As for threads in the same process, it should in principle be possible to do it without hardly any visible changes in Pike:
1. Let each memory object have a flag to indicate whether it's thread local or global. 2. Thread local things are linked together in thread local link lists. 3. Global objects are protected by a read/write lock. 4. Whenever a thread has to change a global thing it acquires the write lock which would essentially be like the current interpreter lock. 5. When a thread has the write lock it holds it for some time, just like the interpreter lock, so that global changes can be done without lots of locking. 6. When a reference is added from a global to thread local thing, the latter becomes global.

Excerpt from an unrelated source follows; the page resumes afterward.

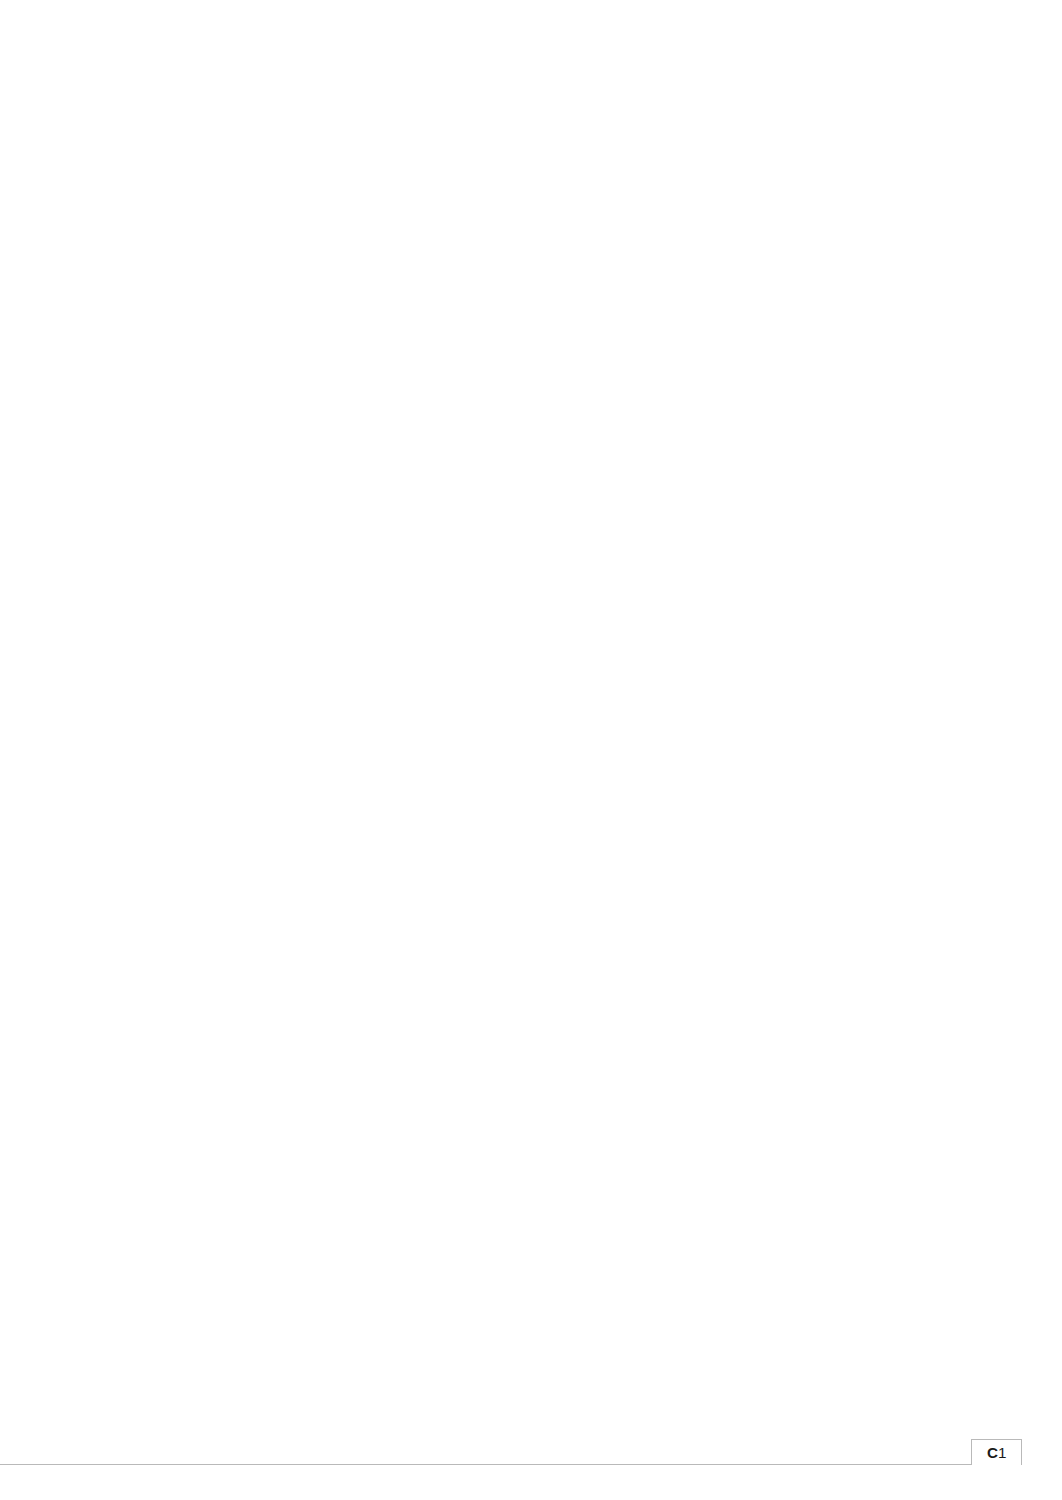C 1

This is transitive - at this point it'd be necessary to follow all references in the thread local thing and mark all that as global too. 7. In some cases it'd be necessary to convert global things to thread local (e.g. in a thread queue implementation that's used to dispatch work from a global queue to handler threads). That can be done implicitly if there's only one ref to the thing, but one might want an explicit function to do it. The problem with such a function would be that it has to go through all global things to ensure that there's no global ref anywhere.

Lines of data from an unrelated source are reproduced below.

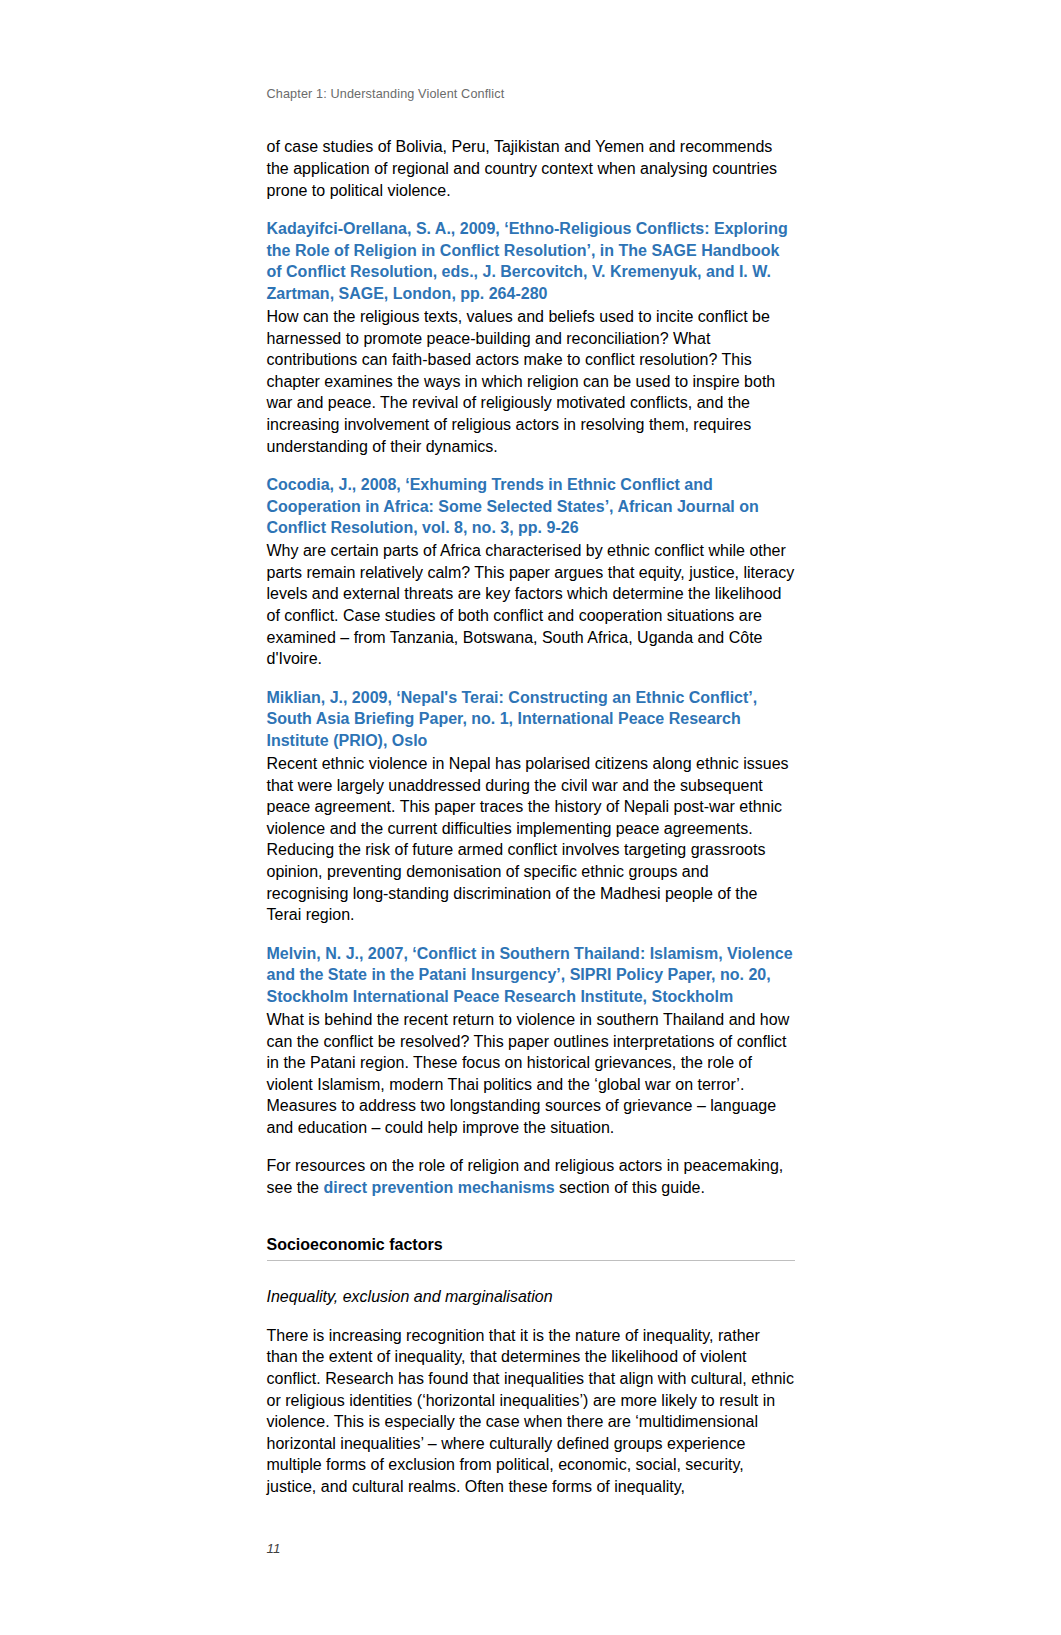Chapter 1: Understanding Violent Conflict
of case studies of Bolivia, Peru, Tajikistan and Yemen and recommends the application of regional and country context when analysing countries prone to political violence.
Kadayifci-Orellana, S. A., 2009, ‘Ethno-Religious Conflicts: Exploring the Role of Religion in Conflict Resolution’, in The SAGE Handbook of Conflict Resolution, eds., J. Bercovitch, V. Kremenyuk, and I. W. Zartman, SAGE, London, pp. 264-280
How can the religious texts, values and beliefs used to incite conflict be harnessed to promote peace-building and reconciliation? What contributions can faith-based actors make to conflict resolution? This chapter examines the ways in which religion can be used to inspire both war and peace. The revival of religiously motivated conflicts, and the increasing involvement of religious actors in resolving them, requires understanding of their dynamics.
Cocodia, J., 2008, ‘Exhuming Trends in Ethnic Conflict and Cooperation in Africa: Some Selected States’, African Journal on Conflict Resolution, vol. 8, no. 3, pp. 9-26
Why are certain parts of Africa characterised by ethnic conflict while other parts remain relatively calm? This paper argues that equity, justice, literacy levels and external threats are key factors which determine the likelihood of conflict. Case studies of both conflict and cooperation situations are examined – from Tanzania, Botswana, South Africa, Uganda and Côte d'Ivoire.
Miklian, J., 2009, ‘Nepal's Terai: Constructing an Ethnic Conflict’, South Asia Briefing Paper, no. 1, International Peace Research Institute (PRIO), Oslo
Recent ethnic violence in Nepal has polarised citizens along ethnic issues that were largely unaddressed during the civil war and the subsequent peace agreement. This paper traces the history of Nepali post-war ethnic violence and the current difficulties implementing peace agreements. Reducing the risk of future armed conflict involves targeting grassroots opinion, preventing demonisation of specific ethnic groups and recognising long-standing discrimination of the Madhesi people of the Terai region.
Melvin, N. J., 2007, ‘Conflict in Southern Thailand: Islamism, Violence and the State in the Patani Insurgency’, SIPRI Policy Paper, no. 20, Stockholm International Peace Research Institute, Stockholm
What is behind the recent return to violence in southern Thailand and how can the conflict be resolved? This paper outlines interpretations of conflict in the Patani region. These focus on historical grievances, the role of violent Islamism, modern Thai politics and the ‘global war on terror’. Measures to address two longstanding sources of grievance – language and education – could help improve the situation.
For resources on the role of religion and religious actors in peacemaking, see the direct prevention mechanisms section of this guide.
Socioeconomic factors
Inequality, exclusion and marginalisation
There is increasing recognition that it is the nature of inequality, rather than the extent of inequality, that determines the likelihood of violent conflict. Research has found that inequalities that align with cultural, ethnic or religious identities (‘horizontal inequalities’) are more likely to result in violence. This is especially the case when there are ‘multidimensional horizontal inequalities’ – where culturally defined groups experience multiple forms of exclusion from political, economic, social, security, justice, and cultural realms. Often these forms of inequality,
11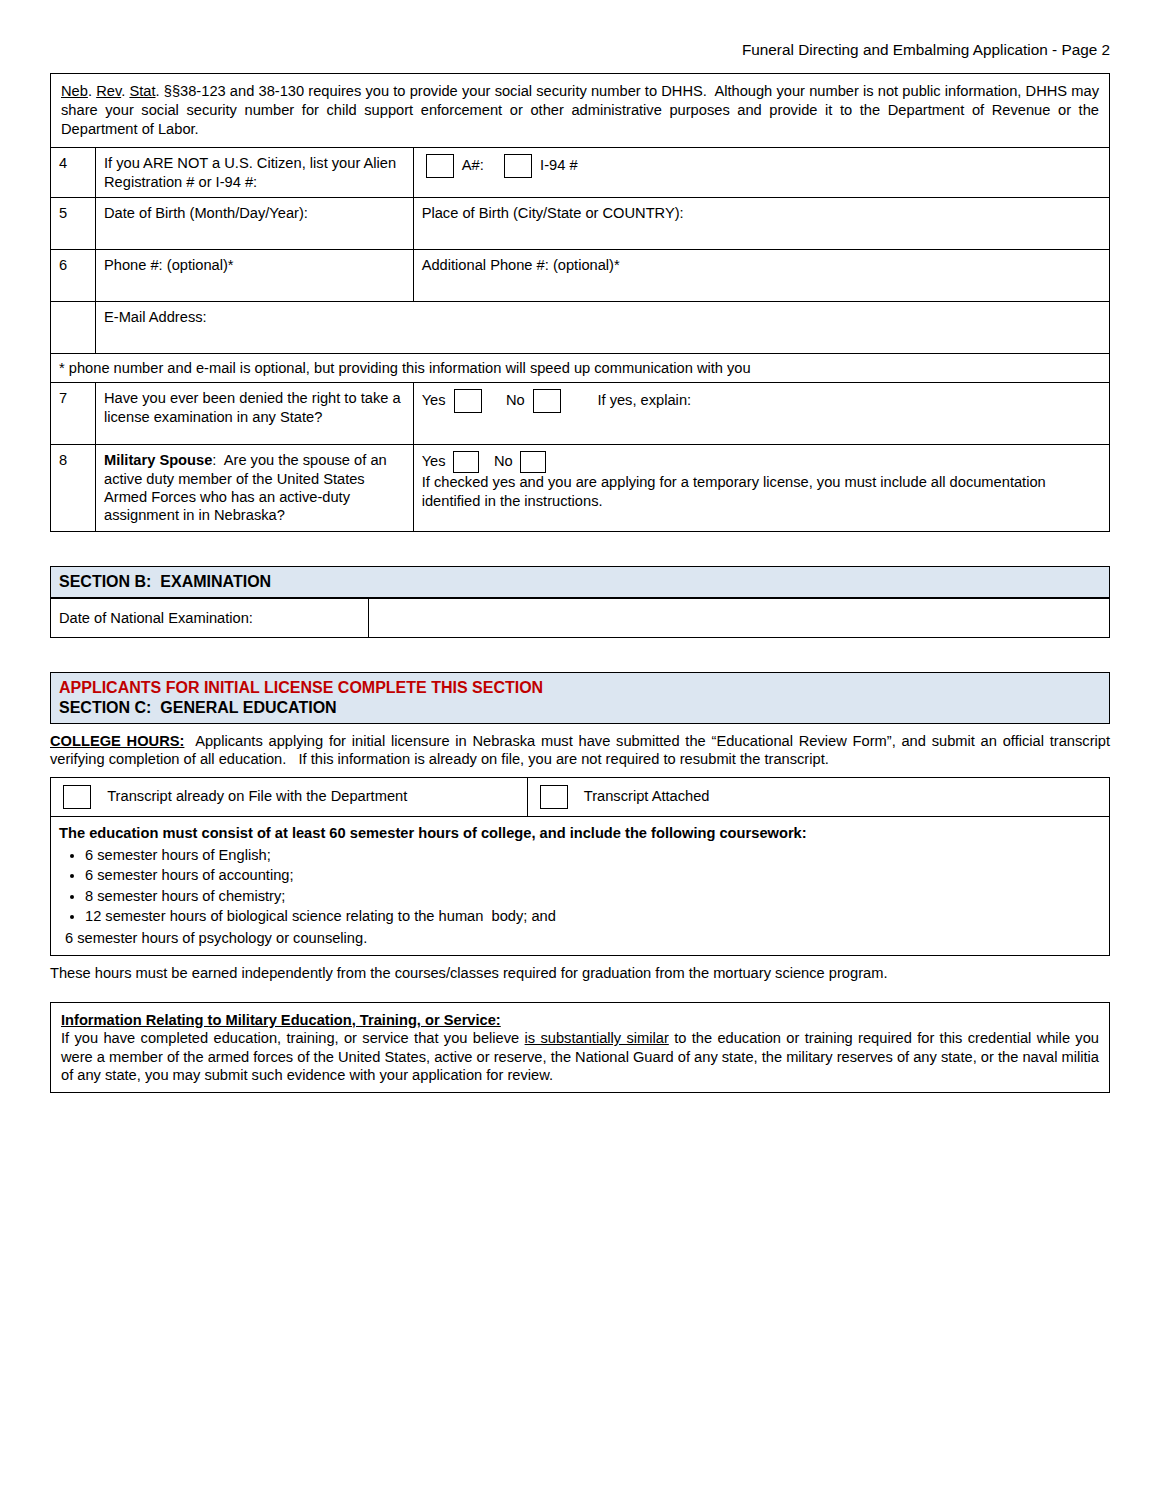Funeral Directing and Embalming Application - Page 2
| Neb . Rev . Stat . §§38-123 and 38-130 requires you to provide your social security number to DHHS. Although your number is not public information, DHHS may share your social security number for child support enforcement or other administrative purposes and provide it to the Department of Revenue or the Department of Labor. |
| 4 | If you ARE NOT a U.S. Citizen, list your Alien Registration # or I-94 #: | A#: I-94 # |
| 5 | Date of Birth (Month/Day/Year): | Place of Birth (City/State or COUNTRY): |
| 6 | Phone #: (optional)* | Additional Phone #: (optional)* |
| | E-Mail Address: |
| * phone number and e-mail is optional, but providing this information will speed up communication with you |
| 7 | Have you ever been denied the right to take a license examination in any State? | Yes No If yes, explain: |
| 8 | Military Spouse : Are you the spouse of an active duty member of the United States Armed Forces who has an active-duty assignment in in Nebraska? | Yes No If checked yes and you are applying for a temporary license, you must include all documentation identified in the instructions. |
SECTION B: EXAMINATION
| Date of National Examination: | |
APPLICANTS FOR INITIAL LICENSE COMPLETE THIS SECTION
SECTION C: GENERAL EDUCATION
COLLEGE HOURS: Applicants applying for initial licensure in Nebraska must have submitted the “Educational Review Form”, and submit an official transcript verifying completion of all education. If this information is already on file, you are not required to resubmit the transcript.
| Transcript already on File with the Department | Transcript Attached |
| The education must consist of at least 60 semester hours of college, and include the following coursework: 6 semester hours of English; 6 semester hours of accounting; 8 semester hours of chemistry; 12 semester hours of biological science relating to the human body; and 6 semester hours of psychology or counseling. |
These hours must be earned independently from the courses/classes required for graduation from the mortuary science program.
Information Relating to Military Education, Training, or Service:
If you have completed education, training, or service that you believe is substantially similar to the education or training required for this credential while you were a member of the armed forces of the United States, active or reserve, the National Guard of any state, the military reserves of any state, or the naval militia of any state, you may submit such evidence with your application for review.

The main issues with this are three afaics:
o It's internally quite a big change since there will be many more linked lists, and the operation required in item 6 makes it necessary to fix almost every place add_ref() is used. o The current string implementation makes it impossible to handle thread local strings, and requiring the write lock whenever a new string is created would probably defeat a lot of the parallellism. Thus it's necessary to change the thread implementation to fall back to strncmp when a global and a local string is compared. I guess that this was what Jonas meant with the problematic O(1) property in strings. o Adding and subtracting refs to global things must be done without taking the write lock. On most architectures it ought to be possible to use atomic increment and decrement operations for that.
Neither of these are impossible to overcome, but it would be quite a big change and it would be an incompatible API change for C modules.
At least if I were to make a new language I'd definitely implement a scheme like the above since it automatically makes the threads as separate as possible and I think the transitions of data between the global and local spaces would be fairly few in a reasonably well designed application. It'd be nice to have some debug tools, e.g. to be able to declare an object as thread local which cause an error to be thrown if it becomes referenced from the global data set.
/ Martin Stjernholm, Roxen IS
Previous text:
2004-02-02 06:35: Subject: Re: Default backend and thread backends?
The problem with "the second option" is that it represents a radically different threading model than what Pike is currently using. That means that normal threaded programs using thread_create() would still not be multi-cpu enabled.
Essentially, we would have to design a new API for creating 'threads' and inter-thread communication. If we write this API right, it could be used to communicate between:
o threads running in the same interpreter o threads running in separate interpreters o threads running in separate processes o threads running on separate machines
Personally, I don't need the headache of designing this API :)
/ Fredrik (Naranek) Hubinette (Real Build Master)